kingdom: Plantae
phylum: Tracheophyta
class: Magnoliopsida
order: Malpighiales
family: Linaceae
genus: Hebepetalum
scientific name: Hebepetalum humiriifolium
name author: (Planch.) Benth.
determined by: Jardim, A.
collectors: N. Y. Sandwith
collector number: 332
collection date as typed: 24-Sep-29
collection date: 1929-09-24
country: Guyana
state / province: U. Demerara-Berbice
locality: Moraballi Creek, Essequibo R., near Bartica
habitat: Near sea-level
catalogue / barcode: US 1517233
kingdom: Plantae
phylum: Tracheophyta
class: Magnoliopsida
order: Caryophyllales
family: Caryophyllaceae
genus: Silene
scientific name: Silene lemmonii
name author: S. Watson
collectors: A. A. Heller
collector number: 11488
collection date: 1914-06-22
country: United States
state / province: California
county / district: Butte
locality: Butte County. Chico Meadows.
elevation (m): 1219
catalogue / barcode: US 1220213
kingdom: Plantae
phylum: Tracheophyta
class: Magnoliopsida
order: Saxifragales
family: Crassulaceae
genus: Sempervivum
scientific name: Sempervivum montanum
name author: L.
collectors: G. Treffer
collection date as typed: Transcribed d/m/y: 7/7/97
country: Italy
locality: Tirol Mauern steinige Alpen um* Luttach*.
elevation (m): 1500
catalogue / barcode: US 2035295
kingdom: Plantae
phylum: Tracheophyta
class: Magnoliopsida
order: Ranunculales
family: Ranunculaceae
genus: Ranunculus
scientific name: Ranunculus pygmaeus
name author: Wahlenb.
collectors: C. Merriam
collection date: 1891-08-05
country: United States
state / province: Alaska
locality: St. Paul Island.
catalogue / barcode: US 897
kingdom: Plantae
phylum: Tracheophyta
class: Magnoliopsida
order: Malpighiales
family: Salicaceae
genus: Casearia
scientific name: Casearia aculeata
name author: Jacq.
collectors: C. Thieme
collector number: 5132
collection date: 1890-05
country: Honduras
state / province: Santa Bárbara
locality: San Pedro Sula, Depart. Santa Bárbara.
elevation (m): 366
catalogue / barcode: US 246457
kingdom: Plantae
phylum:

# [What to work on]
Retype every line of the material above, keeping each character unchanged.

# [Solution to this exercise]
kingdom: Plantae
phylum: Tracheophyta
class: Magnoliopsida
order: Malpighiales
family: Linaceae
genus: Hebepetalum
scientific name: Hebepetalum humiriifolium
name author: (Planch.) Benth.
determined by: Jardim, A.
collectors: N. Y. Sandwith
collector number: 332
collection date as typed: 24-Sep-29
collection date: 1929-09-24
country: Guyana
state / province: U. Demerara-Berbice
locality: Moraballi Creek, Essequibo R., near Bartica
habitat: Near sea-level
catalogue / barcode: US 1517233
kingdom: Plantae
phylum: Tracheophyta
class: Magnoliopsida
order: Caryophyllales
family: Caryophyllaceae
genus: Silene
scientific name: Silene lemmonii
name author: S. Watson
collectors: A. A. Heller
collector number: 11488
collection date: 1914-06-22
country: United States
state / province: California
county / district: Butte
locality: Butte County. Chico Meadows.
elevation (m): 1219
catalogue / barcode: US 1220213
kingdom: Plantae
phylum: Tracheophyta
class: Magnoliopsida
order: Saxifragales
family: Crassulaceae
genus: Sempervivum
scientific name: Sempervivum montanum
name author: L.
collectors: G. Treffer
collection date as typed: Transcribed d/m/y: 7/7/97
country: Italy
locality: Tirol Mauern steinige Alpen um* Luttach*.
elevation (m): 1500
catalogue / barcode: US 2035295
kingdom: Plantae
phylum: Tracheophyta
class: Magnoliopsida
order: Ranunculales
family: Ranunculaceae
genus: Ranunculus
scientific name: Ranunculus pygmaeus
name author: Wahlenb.
collectors: C. Merriam
collection date: 1891-08-05
country: United States
state / province: Alaska
locality: St. Paul Island.
catalogue / barcode: US 897
kingdom: Plantae
phylum: Tracheophyta
class: Magnoliopsida
order: Malpighiales
family: Salicaceae
genus: Casearia
scientific name: Casearia aculeata
name author: Jacq.
collectors: C. Thieme
collector number: 5132
collection date: 1890-05
country: Honduras
state / province: Santa Bárbara
locality: San Pedro Sula, Depart. Santa Bárbara.
elevation (m): 366
catalogue / barcode: US 246457
kingdom: Plantae
phylum:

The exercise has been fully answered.